## What is expected:
Lay out the entries in the part that opens with the line containing "Segment: 'right heart" and closes with the line containing "71L160 70L179 61L194" as a two-column CSV headed request and response, with one row per entry. Put each field in quotes, turn line breaks into spaces, and leave the pictures out.

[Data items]

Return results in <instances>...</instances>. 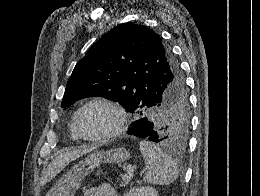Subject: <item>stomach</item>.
Listing matches in <instances>:
<instances>
[{
  "instance_id": "1",
  "label": "stomach",
  "mask_w": 260,
  "mask_h": 196,
  "mask_svg": "<svg viewBox=\"0 0 260 196\" xmlns=\"http://www.w3.org/2000/svg\"><path fill=\"white\" fill-rule=\"evenodd\" d=\"M130 156L131 154L126 148H114L108 152L90 154L70 170L68 180L58 181L59 185H68V187H49L46 196H75L85 176H89L94 168H98L100 164H120V162L129 160Z\"/></svg>"
}]
</instances>
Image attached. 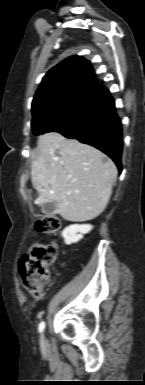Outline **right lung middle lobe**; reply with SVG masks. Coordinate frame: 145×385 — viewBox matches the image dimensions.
<instances>
[{
    "instance_id": "obj_1",
    "label": "right lung middle lobe",
    "mask_w": 145,
    "mask_h": 385,
    "mask_svg": "<svg viewBox=\"0 0 145 385\" xmlns=\"http://www.w3.org/2000/svg\"><path fill=\"white\" fill-rule=\"evenodd\" d=\"M100 94L90 90H73L35 107L31 123L34 134L56 132L93 104Z\"/></svg>"
}]
</instances>
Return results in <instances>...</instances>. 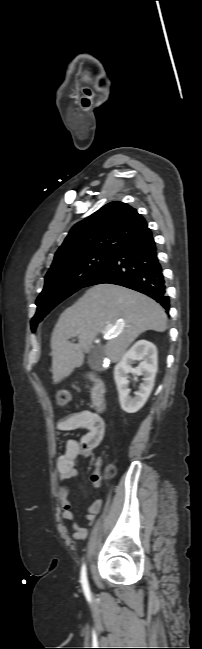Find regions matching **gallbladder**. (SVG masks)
Returning a JSON list of instances; mask_svg holds the SVG:
<instances>
[{"instance_id":"gallbladder-1","label":"gallbladder","mask_w":202,"mask_h":649,"mask_svg":"<svg viewBox=\"0 0 202 649\" xmlns=\"http://www.w3.org/2000/svg\"><path fill=\"white\" fill-rule=\"evenodd\" d=\"M103 353L98 349L92 348L88 353V364L92 369L100 370L102 368Z\"/></svg>"}]
</instances>
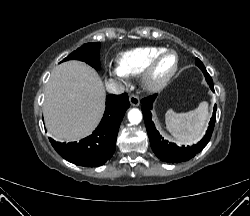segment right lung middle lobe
<instances>
[{
	"label": "right lung middle lobe",
	"mask_w": 250,
	"mask_h": 216,
	"mask_svg": "<svg viewBox=\"0 0 250 216\" xmlns=\"http://www.w3.org/2000/svg\"><path fill=\"white\" fill-rule=\"evenodd\" d=\"M77 59L84 61L94 67L96 70L100 69V43L84 44L76 51L72 52L63 61Z\"/></svg>",
	"instance_id": "obj_1"
}]
</instances>
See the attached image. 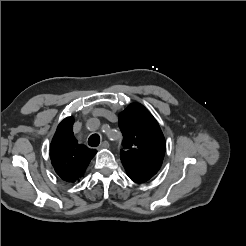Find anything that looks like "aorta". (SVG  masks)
Returning a JSON list of instances; mask_svg holds the SVG:
<instances>
[{"mask_svg": "<svg viewBox=\"0 0 246 246\" xmlns=\"http://www.w3.org/2000/svg\"><path fill=\"white\" fill-rule=\"evenodd\" d=\"M107 136H108L109 138L111 137V135H110V134H108Z\"/></svg>", "mask_w": 246, "mask_h": 246, "instance_id": "762f6f07", "label": "aorta"}]
</instances>
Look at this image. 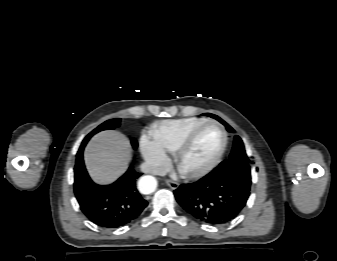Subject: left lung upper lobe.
I'll use <instances>...</instances> for the list:
<instances>
[{"mask_svg": "<svg viewBox=\"0 0 337 261\" xmlns=\"http://www.w3.org/2000/svg\"><path fill=\"white\" fill-rule=\"evenodd\" d=\"M223 123L229 131L232 128L215 115H209ZM212 172L225 173L244 184L248 189L251 186L250 160L245 152L244 144L239 136L234 137V145L229 159L223 161Z\"/></svg>", "mask_w": 337, "mask_h": 261, "instance_id": "obj_1", "label": "left lung upper lobe"}]
</instances>
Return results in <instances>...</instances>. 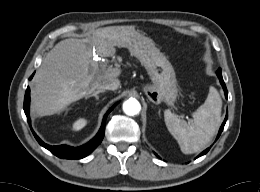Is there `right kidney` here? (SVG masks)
<instances>
[{
	"instance_id": "obj_1",
	"label": "right kidney",
	"mask_w": 260,
	"mask_h": 192,
	"mask_svg": "<svg viewBox=\"0 0 260 192\" xmlns=\"http://www.w3.org/2000/svg\"><path fill=\"white\" fill-rule=\"evenodd\" d=\"M86 120L85 119H79L73 124V129L74 130H80L86 125Z\"/></svg>"
}]
</instances>
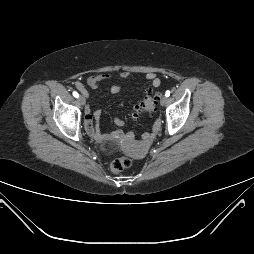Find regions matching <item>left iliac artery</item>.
<instances>
[{"label": "left iliac artery", "instance_id": "44dca946", "mask_svg": "<svg viewBox=\"0 0 254 254\" xmlns=\"http://www.w3.org/2000/svg\"><path fill=\"white\" fill-rule=\"evenodd\" d=\"M165 96H166V97H169V96H170V91H169V90H167V91L165 92Z\"/></svg>", "mask_w": 254, "mask_h": 254}]
</instances>
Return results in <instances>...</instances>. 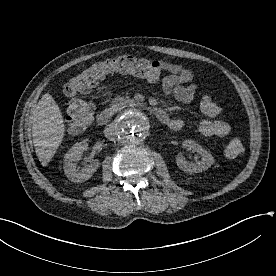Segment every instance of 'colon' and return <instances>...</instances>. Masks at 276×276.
I'll use <instances>...</instances> for the list:
<instances>
[{
	"label": "colon",
	"instance_id": "colon-1",
	"mask_svg": "<svg viewBox=\"0 0 276 276\" xmlns=\"http://www.w3.org/2000/svg\"><path fill=\"white\" fill-rule=\"evenodd\" d=\"M162 72L158 61L133 55H122L93 63L65 85L64 93L70 99L67 105L68 129L72 132H80L91 124L94 107L90 102L77 96L90 92L109 75L122 73L157 81ZM243 152L244 145L239 137H232L227 141L224 153L228 158H236Z\"/></svg>",
	"mask_w": 276,
	"mask_h": 276
}]
</instances>
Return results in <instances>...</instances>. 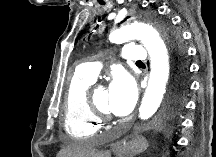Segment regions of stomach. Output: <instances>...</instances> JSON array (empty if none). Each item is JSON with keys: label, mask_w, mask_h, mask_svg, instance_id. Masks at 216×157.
I'll use <instances>...</instances> for the list:
<instances>
[{"label": "stomach", "mask_w": 216, "mask_h": 157, "mask_svg": "<svg viewBox=\"0 0 216 157\" xmlns=\"http://www.w3.org/2000/svg\"><path fill=\"white\" fill-rule=\"evenodd\" d=\"M148 146L146 139L143 136H135L132 139L123 142L122 151L127 155H136L143 152Z\"/></svg>", "instance_id": "0dacf381"}]
</instances>
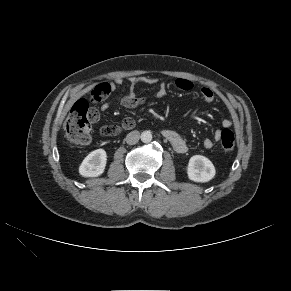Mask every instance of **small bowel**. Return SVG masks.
Segmentation results:
<instances>
[{
	"label": "small bowel",
	"instance_id": "small-bowel-1",
	"mask_svg": "<svg viewBox=\"0 0 291 291\" xmlns=\"http://www.w3.org/2000/svg\"><path fill=\"white\" fill-rule=\"evenodd\" d=\"M129 82L131 86H135L136 84L140 82L148 83V84H155L158 82V80L156 78H151V77H130ZM122 83H123V78L116 77L112 82L103 83L98 86H104L107 88L108 90L106 94L107 96L110 93H112L114 90H116L120 85H122ZM175 86L182 91H190L193 88V83L188 79L178 78L175 81ZM165 94H166V86L164 83H160L156 96L158 98H161ZM200 98L203 102L210 103L214 100V92L208 87H203L200 90ZM143 103H144V100L141 98H138L133 91H131L129 94H127L121 99V105L129 109L136 108L142 105ZM109 108H110L109 102H103L100 105L101 111H107ZM94 111H95L94 121H97L99 118V113L96 109H94ZM222 124H223V127L229 128L231 126V121L228 119H225ZM163 135L171 143L172 147L174 148L176 152L184 153L187 151L188 149L187 144L185 140L183 139V137L177 131L173 129H165L163 131ZM220 135H221V131H216L214 135V139L219 140ZM213 145H214V141L212 139H205L203 141V146L206 149L212 148Z\"/></svg>",
	"mask_w": 291,
	"mask_h": 291
}]
</instances>
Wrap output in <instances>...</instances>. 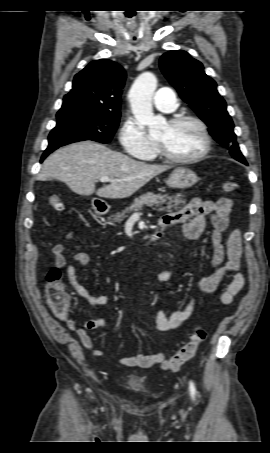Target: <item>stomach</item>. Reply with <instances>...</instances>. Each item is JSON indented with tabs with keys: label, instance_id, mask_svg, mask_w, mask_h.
<instances>
[{
	"label": "stomach",
	"instance_id": "obj_1",
	"mask_svg": "<svg viewBox=\"0 0 270 453\" xmlns=\"http://www.w3.org/2000/svg\"><path fill=\"white\" fill-rule=\"evenodd\" d=\"M198 176L192 170L185 167L176 168L166 180V184L170 188L187 189L196 184ZM97 214H102L101 209L94 206Z\"/></svg>",
	"mask_w": 270,
	"mask_h": 453
}]
</instances>
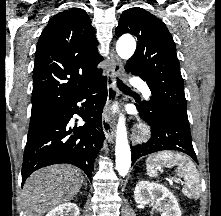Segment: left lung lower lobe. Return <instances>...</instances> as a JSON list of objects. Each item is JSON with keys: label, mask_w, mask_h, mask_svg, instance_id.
<instances>
[{"label": "left lung lower lobe", "mask_w": 221, "mask_h": 216, "mask_svg": "<svg viewBox=\"0 0 221 216\" xmlns=\"http://www.w3.org/2000/svg\"><path fill=\"white\" fill-rule=\"evenodd\" d=\"M140 115L151 126V139L131 146L132 164L140 157L162 150H176L191 156L197 163L189 124L163 111L138 106Z\"/></svg>", "instance_id": "1"}]
</instances>
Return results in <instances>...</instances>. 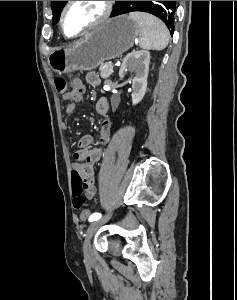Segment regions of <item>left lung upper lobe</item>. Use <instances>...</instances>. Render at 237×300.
I'll return each mask as SVG.
<instances>
[{
    "label": "left lung upper lobe",
    "mask_w": 237,
    "mask_h": 300,
    "mask_svg": "<svg viewBox=\"0 0 237 300\" xmlns=\"http://www.w3.org/2000/svg\"><path fill=\"white\" fill-rule=\"evenodd\" d=\"M67 1H51L53 11L52 25L59 20V13ZM133 11H143L153 14L160 18L168 27L173 35L174 32V16L176 11V1H116L115 15H120Z\"/></svg>",
    "instance_id": "left-lung-upper-lobe-1"
}]
</instances>
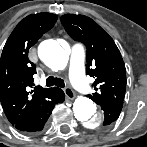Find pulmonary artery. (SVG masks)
Returning a JSON list of instances; mask_svg holds the SVG:
<instances>
[{"instance_id": "1", "label": "pulmonary artery", "mask_w": 147, "mask_h": 147, "mask_svg": "<svg viewBox=\"0 0 147 147\" xmlns=\"http://www.w3.org/2000/svg\"><path fill=\"white\" fill-rule=\"evenodd\" d=\"M84 53L78 46H74L70 60V78L75 88L82 94L88 89L86 77L83 73Z\"/></svg>"}]
</instances>
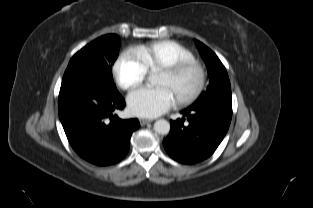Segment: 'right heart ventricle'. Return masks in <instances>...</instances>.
<instances>
[{"label":"right heart ventricle","mask_w":313,"mask_h":208,"mask_svg":"<svg viewBox=\"0 0 313 208\" xmlns=\"http://www.w3.org/2000/svg\"><path fill=\"white\" fill-rule=\"evenodd\" d=\"M148 71L160 70L179 61L194 59L193 53L173 40H161L134 49Z\"/></svg>","instance_id":"e07e8e85"}]
</instances>
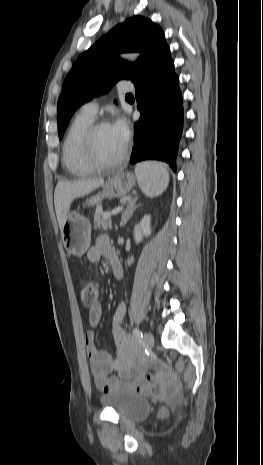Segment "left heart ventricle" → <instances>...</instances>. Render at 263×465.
Here are the masks:
<instances>
[{"mask_svg": "<svg viewBox=\"0 0 263 465\" xmlns=\"http://www.w3.org/2000/svg\"><path fill=\"white\" fill-rule=\"evenodd\" d=\"M96 151L103 161L116 159L123 151L125 144L116 136L111 126L101 128L95 138Z\"/></svg>", "mask_w": 263, "mask_h": 465, "instance_id": "b2bd125f", "label": "left heart ventricle"}]
</instances>
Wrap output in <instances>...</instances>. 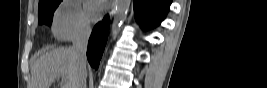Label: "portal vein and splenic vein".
I'll list each match as a JSON object with an SVG mask.
<instances>
[{"mask_svg": "<svg viewBox=\"0 0 267 88\" xmlns=\"http://www.w3.org/2000/svg\"><path fill=\"white\" fill-rule=\"evenodd\" d=\"M65 80V76L62 75V81ZM64 88H67V86H64Z\"/></svg>", "mask_w": 267, "mask_h": 88, "instance_id": "18ae733b", "label": "portal vein and splenic vein"}]
</instances>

## Written answer:
request,response
"Segment: 'right heart ventricle'. Return masks in <instances>...</instances>.","<instances> [{""label"":""right heart ventricle"",""mask_w"":313,""mask_h"":208,""mask_svg"":""<svg viewBox=\""0 0 313 208\"" xmlns=\""http://www.w3.org/2000/svg\""><path fill=\""white\"" fill-rule=\""evenodd\"" d=\""M148 71L160 70L179 61L194 59L193 53L173 40H161L134 49Z\""/></svg>"",""instance_id"":""e07e8e85""}]"